11/12/07 – Índio brasileiro cidadão especial.
Amazônia Brasileira, Brasil, Opinião, Política, Índio
A questão do índio no Brasil vem sendo conduzida de forma extremamente equivocada e lesiva a interesses nacionais.
Estamos cada vez mais longe de integrar o índio à sociedade brasileira, pois este ao ser tratado como um injustiçado pelo processo da colonização brasileira, vem ganhando status de cidadão especial.
O índio brasileiro é acima de tudo um brasileiro. Aqueles que não aceitam essa condição conspiram contra a integridade nacional e contra o país. A respeito do índio, a própria Constituição é contraditória.
Escrito dessa forma, parece uma posição radical.
Mas é fato que a Constituição Brasileira de 1988 concedeu ao índio brasileiro privilégios que são negados aos demais cidadãos brasileiros.
O artigo 231 da Constituição Brasileira transformou índios em megalatifundiários e usufrutários exclusivos das riquezas naturais das áreas que "tradicionalmente" ocupam. Apesar das terras indígenas pertencerem à União, na prática, pelo fato de existir uma cláusula de usufruto permanente e irrevogável com direito a exploração de todas as riquezas, é como se fosse uma propriedade plena. O único diferencial é que as riquezas são alienáveis, mas a prorpiedade não. Outro privilégio é a imunidade fiscal. Enquanto todo brasileiro, seja rico, remediado, pobre o miserável paga impostos, o índio está isento. Mas é com os impostos que o governo custeia toda infra-estrutura e assistência ao índio.
Na realidade, todo artigo 231 fere outros artigos da própria constituição. Vejamo o que diz Constituição:
Art. 3º - Constituem objetivos fundamentais da República Federativa do Brasil:
....
IV – promover o bem estar de todos, sem preconceitos de origem, raça, sexo, cor, idade ou quaisquer outras formas de discriminação.
Art. 5º - Todos são iguais perante a lei, sem distinção de qualquer natureza,...
Por força do artigo 231 e com apoio de ONGs internacionais, a comunidade indígena que hoje talvez conta com no máximo 360.000 indivíduos, consegui que lhe fosse outorgado o usufruto exclusivo sobre aproximadamente 13% do território brasileiro e das riquezas lá existentes. Estamos falando de 1.100.000 km2 e de todos os recursos naturais existentes nessa área, que ainda não foram inteiramente avaliadas. Talvez uma riqueza da ordem de dezenas de trilhões de Reais.
A maior reserva tem uma área de 9.419.000 hectares onde foram assentados 9.910 índios Ianomâmi. Ou seja quase 1.000 hectares e riquezas subjacentes por pessoas.

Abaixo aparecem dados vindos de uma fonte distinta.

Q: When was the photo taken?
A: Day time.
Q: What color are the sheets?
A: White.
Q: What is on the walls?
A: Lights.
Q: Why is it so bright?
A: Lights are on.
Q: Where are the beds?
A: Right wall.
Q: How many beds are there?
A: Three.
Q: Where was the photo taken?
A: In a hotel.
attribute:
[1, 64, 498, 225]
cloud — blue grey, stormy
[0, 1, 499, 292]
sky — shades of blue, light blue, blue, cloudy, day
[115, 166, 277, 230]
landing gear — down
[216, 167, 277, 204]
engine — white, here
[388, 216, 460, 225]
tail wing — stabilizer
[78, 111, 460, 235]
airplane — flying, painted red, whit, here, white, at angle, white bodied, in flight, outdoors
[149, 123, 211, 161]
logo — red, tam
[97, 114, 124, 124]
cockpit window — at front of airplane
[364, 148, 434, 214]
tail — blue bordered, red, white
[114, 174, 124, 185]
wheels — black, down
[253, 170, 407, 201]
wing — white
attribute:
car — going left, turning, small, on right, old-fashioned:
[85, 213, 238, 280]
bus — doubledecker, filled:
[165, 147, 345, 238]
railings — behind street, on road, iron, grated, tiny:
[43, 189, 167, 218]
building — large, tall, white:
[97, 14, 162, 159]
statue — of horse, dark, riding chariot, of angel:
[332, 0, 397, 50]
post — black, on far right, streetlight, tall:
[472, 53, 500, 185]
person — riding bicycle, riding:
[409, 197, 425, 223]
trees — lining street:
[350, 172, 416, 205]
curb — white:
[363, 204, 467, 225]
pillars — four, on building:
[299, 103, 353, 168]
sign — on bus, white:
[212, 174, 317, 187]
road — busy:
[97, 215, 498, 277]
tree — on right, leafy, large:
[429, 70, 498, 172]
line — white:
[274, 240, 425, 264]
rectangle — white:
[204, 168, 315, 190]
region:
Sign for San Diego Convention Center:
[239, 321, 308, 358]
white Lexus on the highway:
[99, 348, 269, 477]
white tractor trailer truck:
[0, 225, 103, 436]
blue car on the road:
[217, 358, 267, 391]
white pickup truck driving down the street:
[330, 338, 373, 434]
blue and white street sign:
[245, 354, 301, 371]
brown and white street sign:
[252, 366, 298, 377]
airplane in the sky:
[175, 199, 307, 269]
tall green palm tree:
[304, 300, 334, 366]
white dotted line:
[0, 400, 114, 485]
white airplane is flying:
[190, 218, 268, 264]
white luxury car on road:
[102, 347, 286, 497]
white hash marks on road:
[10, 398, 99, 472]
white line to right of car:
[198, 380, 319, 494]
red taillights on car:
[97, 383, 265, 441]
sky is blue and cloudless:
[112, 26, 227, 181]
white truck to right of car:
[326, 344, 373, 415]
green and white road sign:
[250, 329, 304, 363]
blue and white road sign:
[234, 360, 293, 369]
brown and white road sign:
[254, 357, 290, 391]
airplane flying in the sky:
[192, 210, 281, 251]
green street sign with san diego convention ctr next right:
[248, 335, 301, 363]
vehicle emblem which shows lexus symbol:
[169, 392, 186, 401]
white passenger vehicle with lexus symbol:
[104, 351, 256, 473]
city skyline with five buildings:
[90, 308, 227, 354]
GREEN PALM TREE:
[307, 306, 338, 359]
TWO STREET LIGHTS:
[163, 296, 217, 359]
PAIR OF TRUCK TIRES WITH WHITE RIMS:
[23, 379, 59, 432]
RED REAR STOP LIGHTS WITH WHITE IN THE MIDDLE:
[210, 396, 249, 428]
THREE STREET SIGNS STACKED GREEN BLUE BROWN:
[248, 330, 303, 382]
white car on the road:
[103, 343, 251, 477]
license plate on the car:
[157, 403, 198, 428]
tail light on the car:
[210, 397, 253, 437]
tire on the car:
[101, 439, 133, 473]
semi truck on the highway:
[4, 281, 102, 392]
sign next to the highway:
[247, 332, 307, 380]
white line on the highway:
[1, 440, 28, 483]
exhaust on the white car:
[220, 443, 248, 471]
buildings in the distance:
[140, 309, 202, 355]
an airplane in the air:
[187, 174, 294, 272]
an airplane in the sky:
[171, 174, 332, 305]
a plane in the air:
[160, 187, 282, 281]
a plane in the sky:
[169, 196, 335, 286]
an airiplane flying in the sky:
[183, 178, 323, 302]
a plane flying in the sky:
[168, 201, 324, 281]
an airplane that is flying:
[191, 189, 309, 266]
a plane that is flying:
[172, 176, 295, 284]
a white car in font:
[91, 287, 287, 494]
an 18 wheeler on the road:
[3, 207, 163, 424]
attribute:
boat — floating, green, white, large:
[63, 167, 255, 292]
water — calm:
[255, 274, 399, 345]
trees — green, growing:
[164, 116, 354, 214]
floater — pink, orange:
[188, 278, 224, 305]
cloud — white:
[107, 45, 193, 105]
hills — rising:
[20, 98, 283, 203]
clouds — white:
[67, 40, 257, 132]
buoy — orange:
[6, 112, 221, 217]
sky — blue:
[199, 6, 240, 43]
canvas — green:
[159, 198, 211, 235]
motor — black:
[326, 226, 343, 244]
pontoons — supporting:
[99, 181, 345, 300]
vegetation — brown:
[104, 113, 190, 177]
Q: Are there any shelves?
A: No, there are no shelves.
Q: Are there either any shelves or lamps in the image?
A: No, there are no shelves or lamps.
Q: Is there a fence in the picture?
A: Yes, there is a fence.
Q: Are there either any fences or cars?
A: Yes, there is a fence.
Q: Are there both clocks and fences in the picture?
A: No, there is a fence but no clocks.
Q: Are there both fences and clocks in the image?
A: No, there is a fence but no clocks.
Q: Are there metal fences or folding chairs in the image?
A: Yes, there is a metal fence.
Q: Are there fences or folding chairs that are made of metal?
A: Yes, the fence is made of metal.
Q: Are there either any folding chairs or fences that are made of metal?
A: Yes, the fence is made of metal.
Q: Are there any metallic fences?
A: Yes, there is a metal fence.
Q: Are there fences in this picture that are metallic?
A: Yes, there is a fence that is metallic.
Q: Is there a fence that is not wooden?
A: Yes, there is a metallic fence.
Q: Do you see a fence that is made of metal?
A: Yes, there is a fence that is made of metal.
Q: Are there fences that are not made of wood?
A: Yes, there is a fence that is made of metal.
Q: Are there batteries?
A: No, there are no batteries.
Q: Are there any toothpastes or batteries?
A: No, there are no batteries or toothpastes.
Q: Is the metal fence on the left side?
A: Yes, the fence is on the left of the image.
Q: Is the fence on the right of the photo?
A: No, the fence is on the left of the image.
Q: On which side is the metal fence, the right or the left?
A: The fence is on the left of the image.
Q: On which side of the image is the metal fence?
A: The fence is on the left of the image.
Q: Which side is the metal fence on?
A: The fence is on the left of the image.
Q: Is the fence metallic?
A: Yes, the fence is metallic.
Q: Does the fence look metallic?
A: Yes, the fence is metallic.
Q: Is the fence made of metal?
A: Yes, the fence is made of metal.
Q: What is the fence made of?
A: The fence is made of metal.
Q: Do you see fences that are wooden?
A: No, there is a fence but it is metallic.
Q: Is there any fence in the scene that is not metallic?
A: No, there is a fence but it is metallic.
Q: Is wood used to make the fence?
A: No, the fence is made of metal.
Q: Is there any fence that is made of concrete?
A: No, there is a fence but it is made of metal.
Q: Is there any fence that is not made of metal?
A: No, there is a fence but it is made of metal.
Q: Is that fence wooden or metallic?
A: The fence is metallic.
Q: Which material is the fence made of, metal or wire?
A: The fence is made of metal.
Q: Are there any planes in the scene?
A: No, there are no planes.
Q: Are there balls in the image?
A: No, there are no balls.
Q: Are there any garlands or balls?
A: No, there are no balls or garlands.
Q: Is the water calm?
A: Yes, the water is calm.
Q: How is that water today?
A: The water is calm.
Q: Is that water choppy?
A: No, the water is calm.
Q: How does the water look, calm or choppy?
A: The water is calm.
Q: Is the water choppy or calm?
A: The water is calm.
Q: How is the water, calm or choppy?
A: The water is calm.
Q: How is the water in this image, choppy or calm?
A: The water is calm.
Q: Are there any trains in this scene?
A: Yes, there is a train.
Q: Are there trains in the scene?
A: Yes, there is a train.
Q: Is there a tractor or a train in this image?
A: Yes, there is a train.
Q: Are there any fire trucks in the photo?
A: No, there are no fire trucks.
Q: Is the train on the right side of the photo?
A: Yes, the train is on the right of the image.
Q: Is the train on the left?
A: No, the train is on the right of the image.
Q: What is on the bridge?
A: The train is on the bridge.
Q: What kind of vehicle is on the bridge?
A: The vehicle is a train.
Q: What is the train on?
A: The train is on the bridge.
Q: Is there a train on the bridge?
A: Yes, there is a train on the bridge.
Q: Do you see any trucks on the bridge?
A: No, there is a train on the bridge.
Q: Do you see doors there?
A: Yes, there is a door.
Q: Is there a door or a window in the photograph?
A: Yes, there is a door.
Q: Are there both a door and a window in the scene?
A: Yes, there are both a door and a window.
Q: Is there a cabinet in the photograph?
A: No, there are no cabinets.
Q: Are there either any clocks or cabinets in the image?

Somente esse aspecto já é uma aberração, pois atenta contra todos os demais brasileiros que ao nascerem recebem apenas o nome e o direito a vida.
Mas as diferenças vão muito além da questão patrimonial.
Segundo o Estatuto do Índio, os índios são indivíduos tutelados pelo Estado. Contudo, muitos deles, apesar de integrados de fato e de direito, vêm cometendo crimes como seqüestro, assassinato, roubo, cobrança ilegal de pedágio e invasões, como se estivessem acima da lei brasileira.
Nesse momento, estão em poder dos cintas-largas, na condição de reféns, um representante da Organização das Nações Unidas, David Martins Castro, o procurador da República, Martins Trindade e sua esposa Ineida Hargreaves, além do administrador regional da Funais, Aristodene Ferreira.
Os índios reivindicam, entre outros absurdos, a liberação para exploração ilegal de recursos naturais em suas terras e a extinção de processos criminais que tramitam contra eles na justiça federal pelo homicídio coletivo de 29 garimpeiros. Pior do que a tão alardeada chacina de Eldorado dos Carjás onde morreram 19 sem terra do MST.
Se fossem 29 índios assassinados, a mídia divulgaria como “chacina”. Como são garimpeiros e brasileiros comuns, são apenas 29 garimpeiros assassinados.
Por uma razão difícil de explicar, o povo brasileiro tem aceitado todo esse tratamento diferenciado sem se dar conta que em breve, teremos comunidades indígenas reivindicando a criação de áreas autônomas em relação à Federação.
Quando os índios conseguirem explorar as riquezas minerais em suas reservas, rapidamente evoluirão da condição de silvícolas que supostamente desejam preservar, para indivíduos bilionários corrompidos pelo conforto da civilização branca e bem adaptados ao estilo de vida do homem branco. Exemplos atuais não faltam.
Desse ponto para uma cisão será mera questão de tempo.